His name is lost to history, but the editor of a mid-sized newspaper in an industrialized Midwestern town figures prominently in perhaps the most famous journalism research study ever.
The guy didn’t care for the Catholic Church, and so he refused to publish stories about a priest who criticized newspaper coverage. The editor also favored conservative perspectives, so when given the choice, he wouldn’t run a story that had a liberal slant.
In this pre-internet age just after World War II, one man chose almost all of the information that the people in his community got to read: “The community shall hear as fact only those events which the newsman, as the representative of his culture, believes to be true,” researcher David Manning White wrote in the 1950 report, which never identified the newspaper or its editor.

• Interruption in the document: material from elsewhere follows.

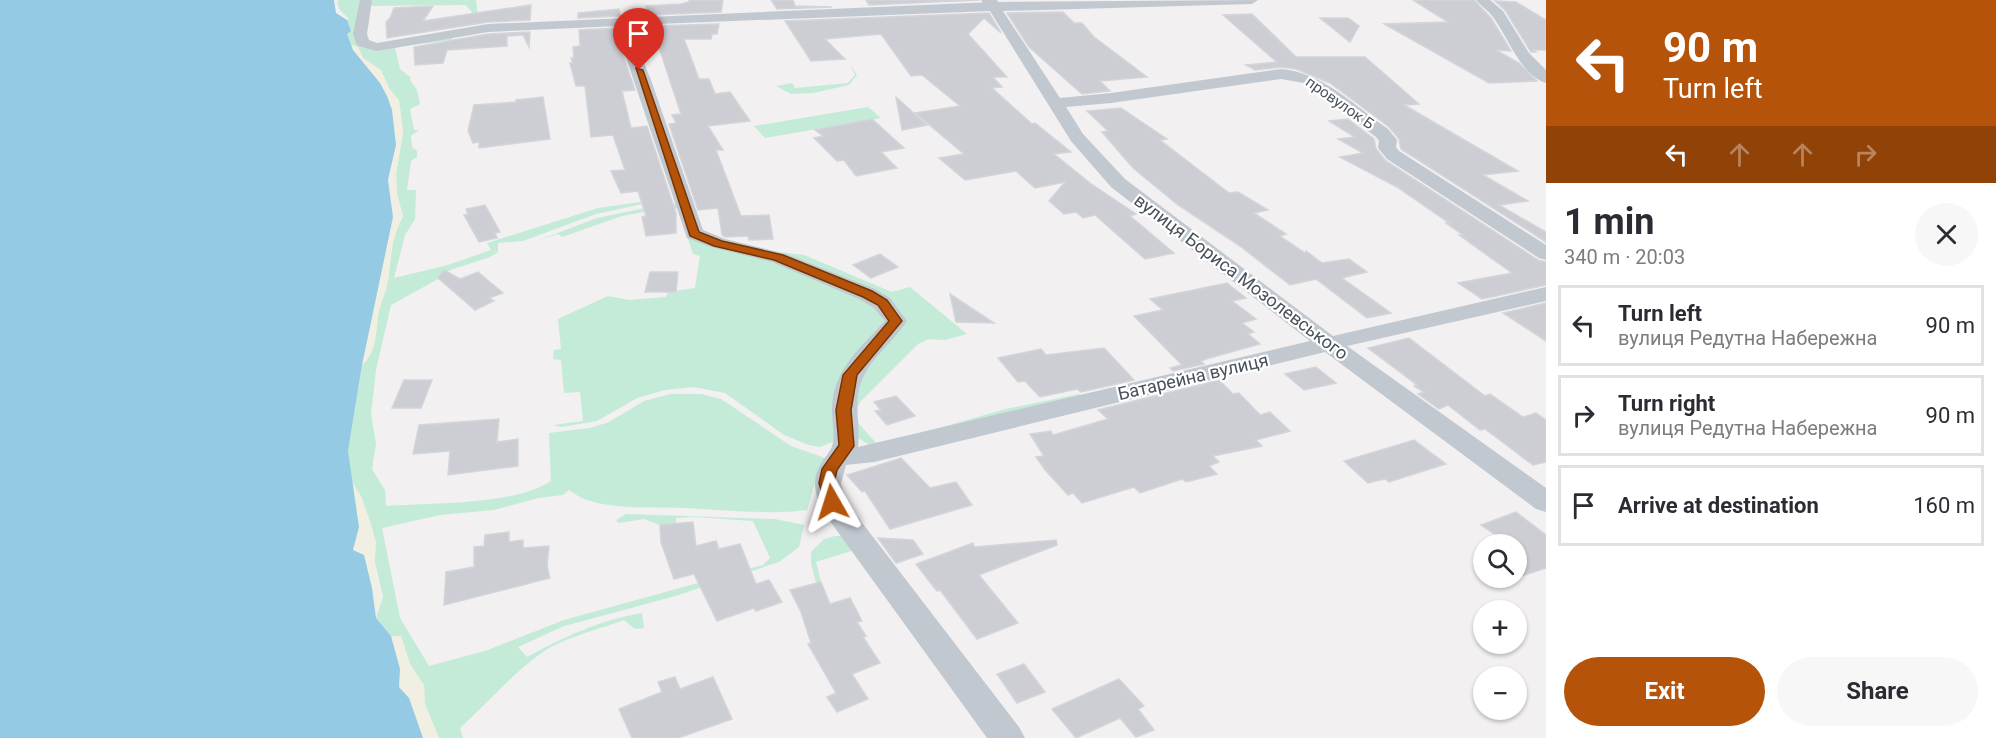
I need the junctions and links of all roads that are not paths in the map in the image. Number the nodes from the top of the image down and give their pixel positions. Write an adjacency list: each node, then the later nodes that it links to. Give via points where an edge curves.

Some places still exist like this when it comes to local news and information. Consider Linden, Alabama, where one white man, the editor, owner and publisher of the Democrat-Reporter advocated on Valentine’s Day for the Ku Klux Klan to rise up again and ride into Washington to clear out the Democrats, who control the House of Representatives.
This man apparently believes that enough of his readers agree with this outlook that it won’t hurt his bottom line, or he’s willing to risk the consequence that readers will look away. Just as likely, if you consider the comments of people who live in the town, the publisher realizes that residents have few other choices for local information other than to purchase his newspaper.
Pittsburghers, fortunately, don’t face this sort of dilemma. The city has multiple news outlets — in print and on the internet — with varying perspectives on local news and information. And, yet, over the past several months, I have received different variations of the question that Alma Wisniewski sent me this week: Should I stop my subscription?
Alma already canceled her subscription to the Post-Gazette once before, when the newspaper fired cartoonist Rob Rogers last summer. Then she missed getting the newspaper and wanted to support its journalists, so she subscribed again.
Now, with the Post-Gazette’s publisher ranting in the newsroom and appointing opinion editor Keith Burris to oversee news, she’s wondering about dropping the newspaper again. She’s right to feel concerned about the newspaper: It’s unusual for the same editor to oversee opinion and news, and it’s more controversial in this case because Burris has overseen the editorial page at a time when it has shifted to a more conservative, populist outlook.
The changes have been well-documented, like when the Post-Gazette declined to endorse Hillary Clinton for president, when it chose a populist Republican for Congress and when it let Rogers go after refusing to run some of his cartoons critical of President Trump.
“Realizing it’s only one small subscription, I still want to support the legit professional newspaper staff,” Alma wrote to me. “But I do not want to support that editor or Block, who had the hissy fit and is upset about unions.”
It’s not easy deciding what to do when your favorite news outlet shifts its ideology. Things used to seem simple in Pittsburgh when the Tribune-Review had a conservative voice and the Post-Gazette had a liberal one, but I pointed out last year that both newspapers have changed up their tone.
First, it’s important to remember that newspapers are more than just their owner and publisher. Lots of people – reporters, editors, photographers, print shop workers, advertising salespeople, delivery drivers and more – work hard to create the news product, and they represent a wide diversity of opinions.
I should know. I spent 15 years working for the Tribune-Review and for publisher Richard Scaife, who died in 2014 and who was famously conservative. I often heard about the publisher’s perspective when I went out to report on stories. Once a small mob at a Hillary Clinton rally in 2008 turned on me for working at the Trib. Of course, we had the last laugh when Scaife met Clinton and fell in love with her.
Yes, Scaife had a conservative perspective and, yes, he definitely used the opinions page of the newspaper to share his ideology. But he never once came to me in the newsroom and told me to write a hit piece on someone or squashed a story he didn’t like.
Instead, he used his money to let us tell honest, accurate stories, realizing apparently that if more people read the news, a few might check out the opinions page, too. Even when a major advertiser pulled hundreds of thousands of dollars from the newspaper before one of our investigative stories, Scaife backed the newsroom and let the story run.